[Dataset entries]
..............................
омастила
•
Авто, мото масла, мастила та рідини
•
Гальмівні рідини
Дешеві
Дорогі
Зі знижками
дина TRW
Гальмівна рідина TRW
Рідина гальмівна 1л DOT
..............................
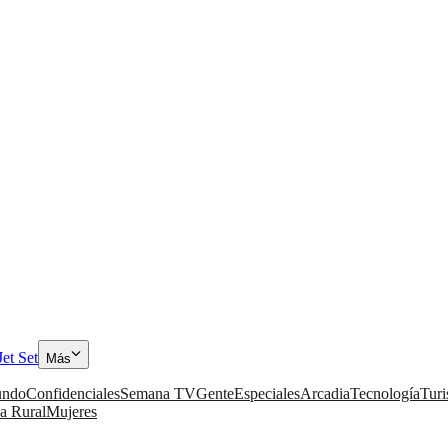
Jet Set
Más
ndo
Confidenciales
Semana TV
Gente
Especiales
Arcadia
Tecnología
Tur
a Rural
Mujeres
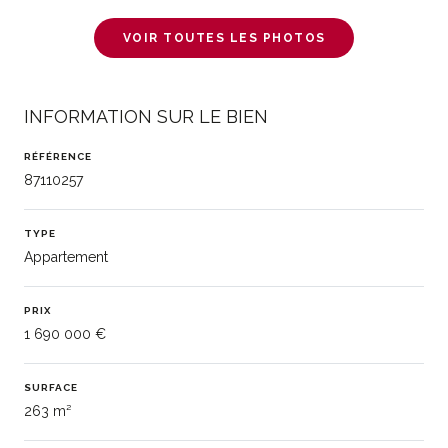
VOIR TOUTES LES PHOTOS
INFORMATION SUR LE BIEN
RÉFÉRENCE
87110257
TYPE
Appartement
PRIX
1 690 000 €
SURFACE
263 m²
..............................
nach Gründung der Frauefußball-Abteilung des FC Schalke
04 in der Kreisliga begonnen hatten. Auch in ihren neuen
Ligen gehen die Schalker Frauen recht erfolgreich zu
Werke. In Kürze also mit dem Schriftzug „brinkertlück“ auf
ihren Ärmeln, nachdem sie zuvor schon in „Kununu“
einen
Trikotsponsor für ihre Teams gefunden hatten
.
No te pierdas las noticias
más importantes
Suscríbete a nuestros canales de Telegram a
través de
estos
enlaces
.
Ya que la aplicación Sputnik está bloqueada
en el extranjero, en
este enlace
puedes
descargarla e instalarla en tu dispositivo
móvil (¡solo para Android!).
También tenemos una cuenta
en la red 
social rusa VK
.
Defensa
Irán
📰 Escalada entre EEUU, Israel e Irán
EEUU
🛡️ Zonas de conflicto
..............................
▸ Exercise requirements: List every line of the data that contains the string "Irán", matching case exactly.

▸ Response below:
Irán
📰 Escalada entre EEUU, Israel e Irán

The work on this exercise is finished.